▶ _Directions_
Please copy out the entries exactly, skipping any pictures.

▶ _Records to process_

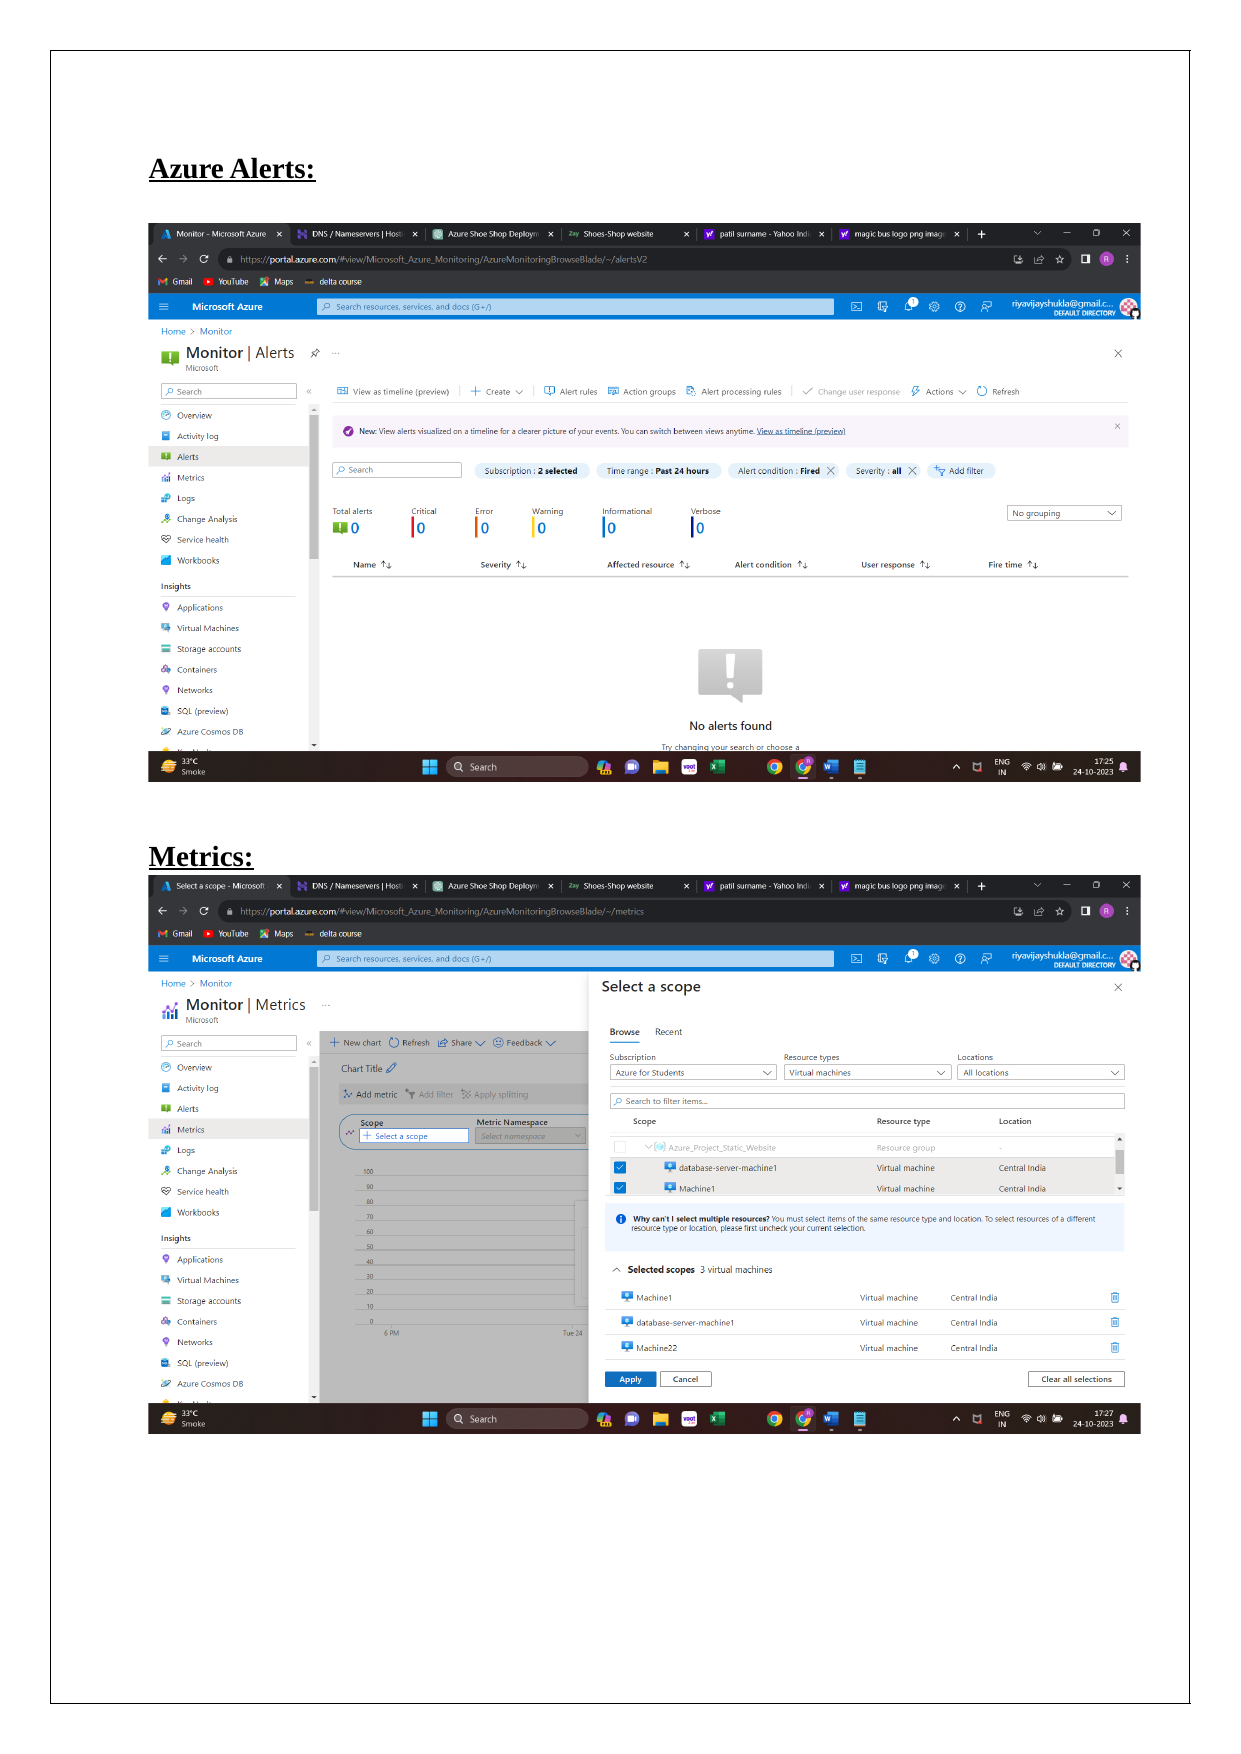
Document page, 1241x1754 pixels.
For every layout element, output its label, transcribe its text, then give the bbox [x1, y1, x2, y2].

text Azure Alerts: [148, 151, 1141, 184]
picture [148, 875, 1141, 1434]
text Metrics: [148, 839, 1141, 872]
picture [148, 223, 1141, 782]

▶ _Your solution_
Document page, 1241x1754 pixels.
For every layout element, output its label, transcribe its text, then give the bbox [x1, y1, x2, y2].

text Azure Alerts: [148, 151, 1141, 184]
picture [148, 875, 1141, 1434]
text Metrics: [148, 839, 1141, 872]
picture [148, 223, 1141, 782]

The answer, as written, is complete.